For the previous two years running, The French Quarter in the Voodoo Rooms has bestowed a bit of the Midas touch upon one act in particular, Fosters Newcomer and Winner John Kearns. Like Kearns, there’s a buzz about Kieran Hodgson and the room is packed out on what has been one of the quietest days of the Fringe.

Lance is a part biographical account regarding Hodgson adolescent obsession with disgraced Tour De France cyclist but cancer beater, Lance Armstrong. Donning a yellow cycle vest like his fallen idol, Hodgson depicts the days as a scout member and his friend’s obsession with the man, but eventually leaving his home in the North to be educated by the very different world that is the South.

Hodgson slips into each character with the slickness of a formula one-gear box and gives each character an equal profile of caricature but also credibility. Like a certain other performer I’ve seen this Fringe, everything Hodgson casts out gets a laugh where intended, but delivers stealth bombs out of nowhere that cast the room into fits of giggles and raucous laughter. It’s a tour-de force of a performance, switching accents and demeanours left right and centre.

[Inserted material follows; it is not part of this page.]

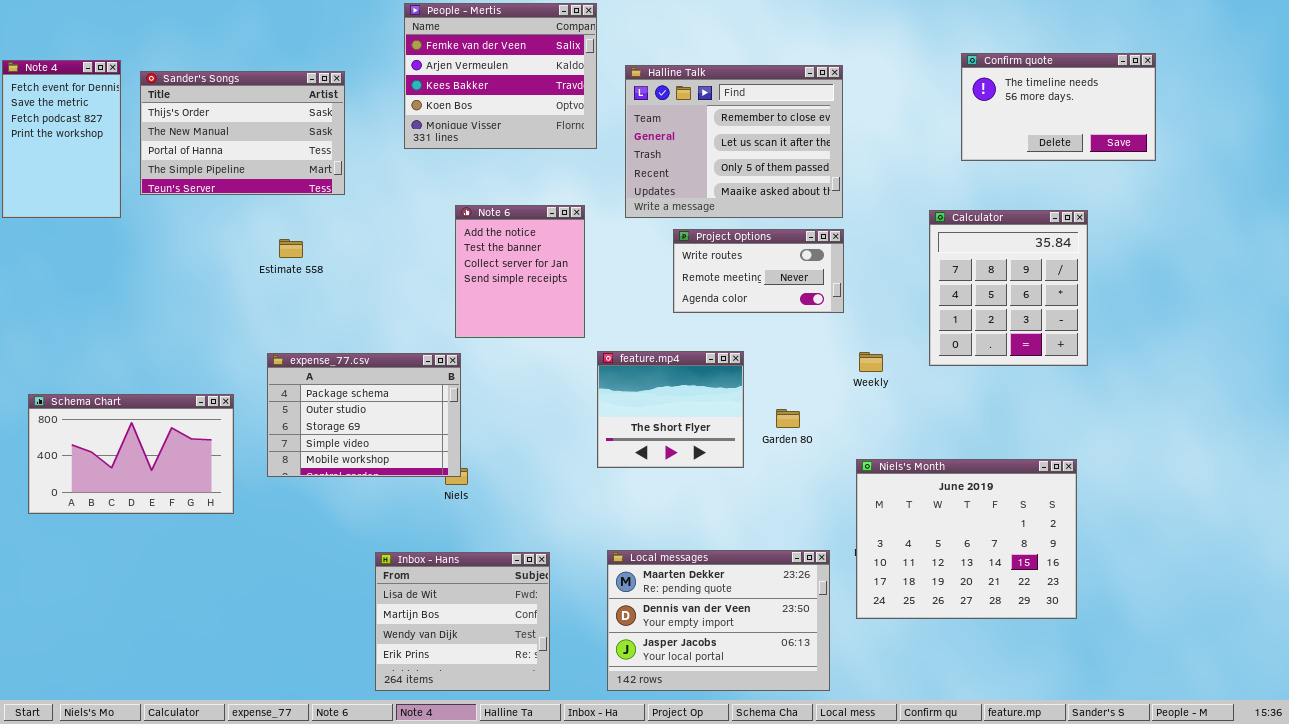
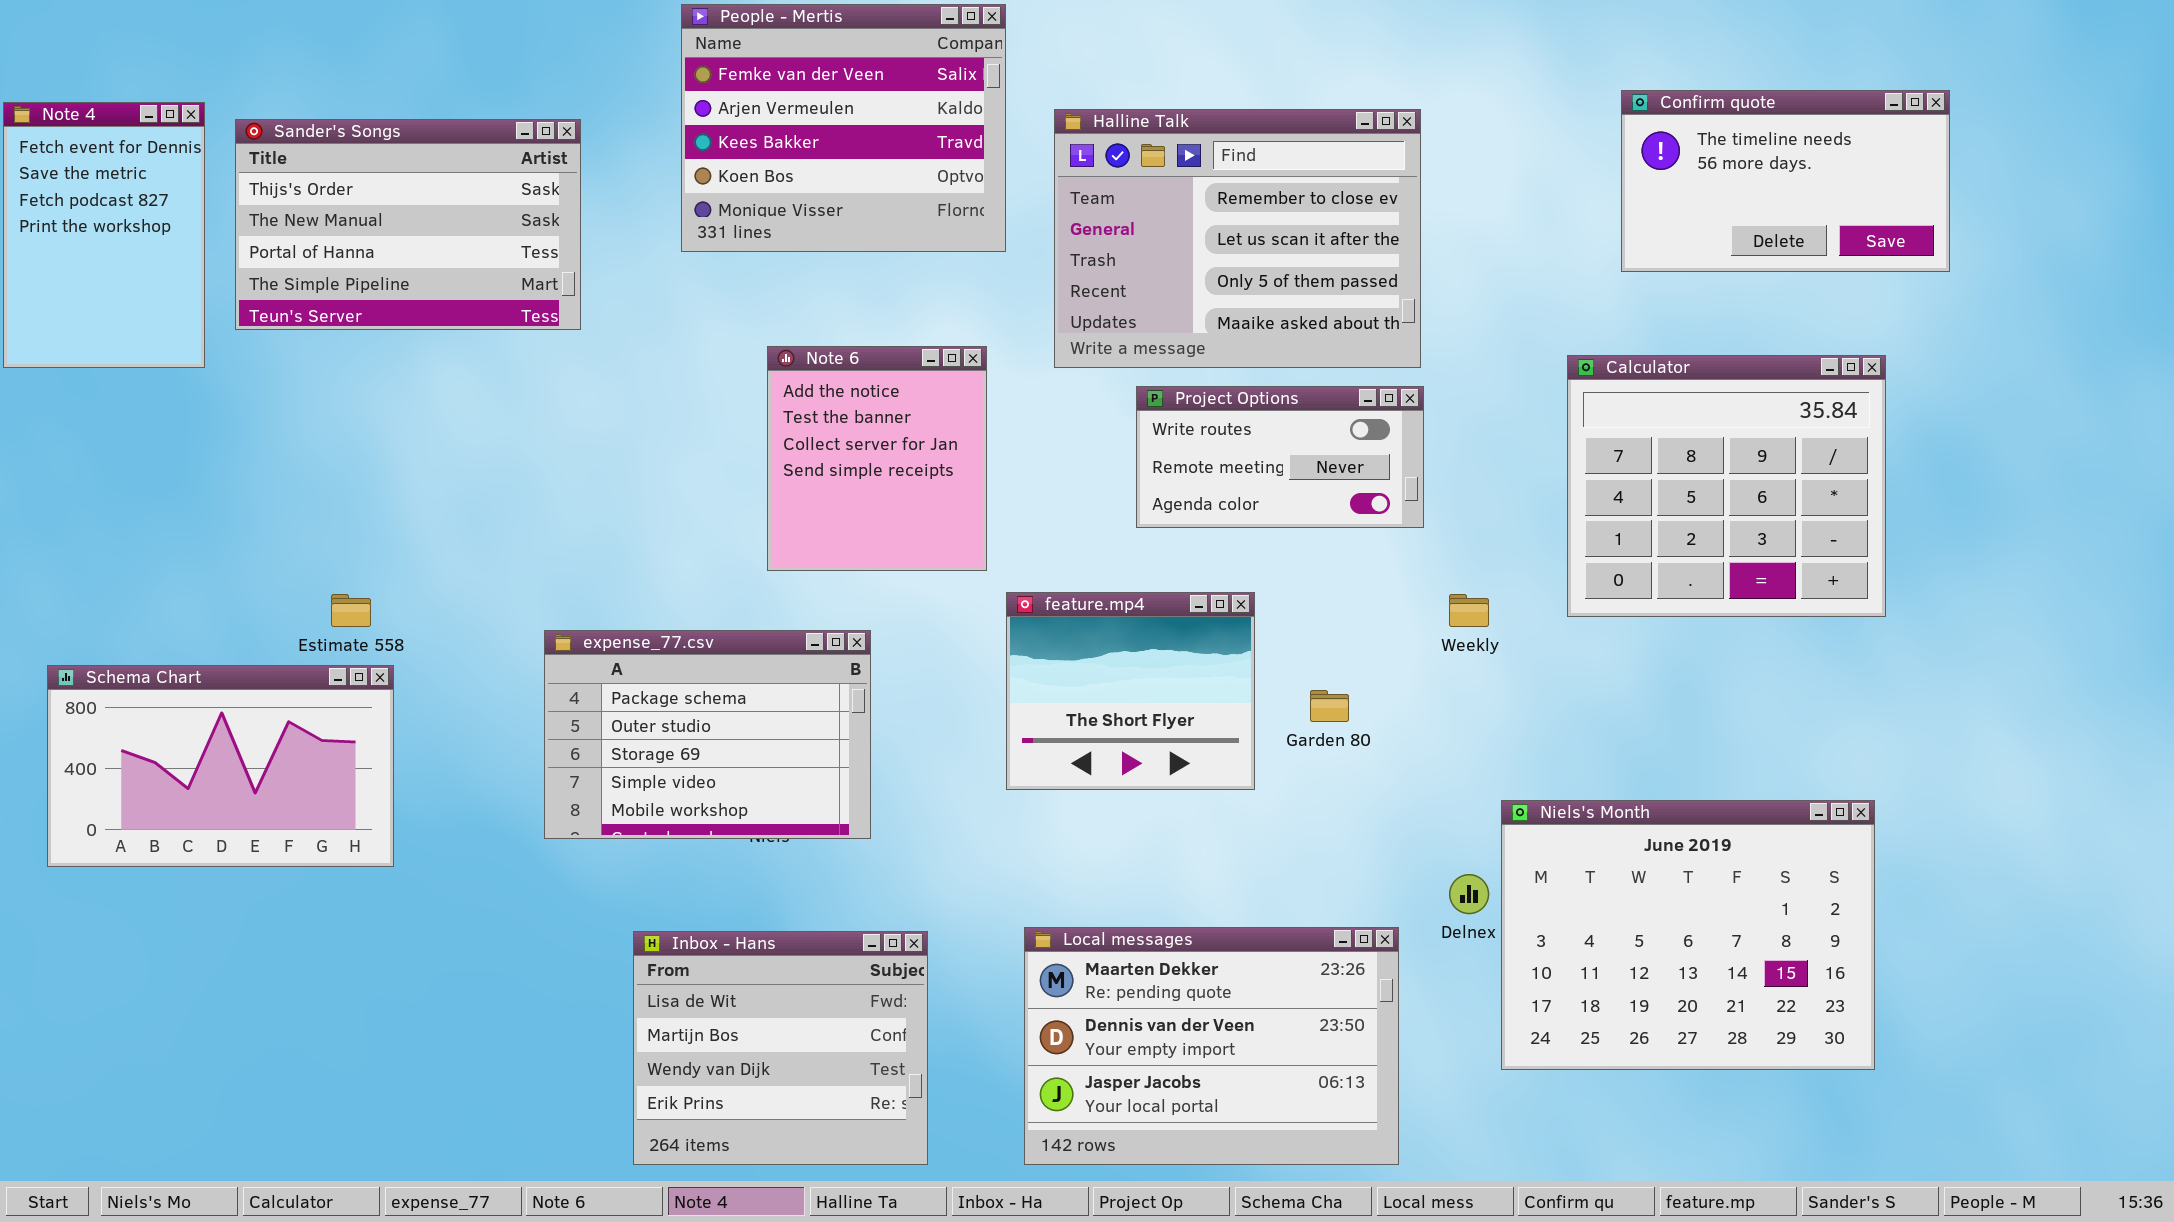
Calculator: [929,210,1088,366] -> [1567,355,1886,617], resized
Estimate 558: [279,239,303,258] -> [331,594,371,627], moved
expense_77.csv: [267,353,461,477] -> [544,630,871,839], moved
Niels's Month: [856,459,1077,619] -> [1501,800,1875,1070], moved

There’s also a fair bit of cycling involved so this is one of the most energetic performances one will see at the Fringe.

As we encroach the end, the journey returns back home and everything is tied up with some neat call back that leaves no stone unturned with Hodgson and his adolescent faith restored and remade in new meaning, with a little help of his hero of course. There is not one element of Lance I can criticise. From the script, to the delivery of the performance, this show is perfect from start to finish. Queue early!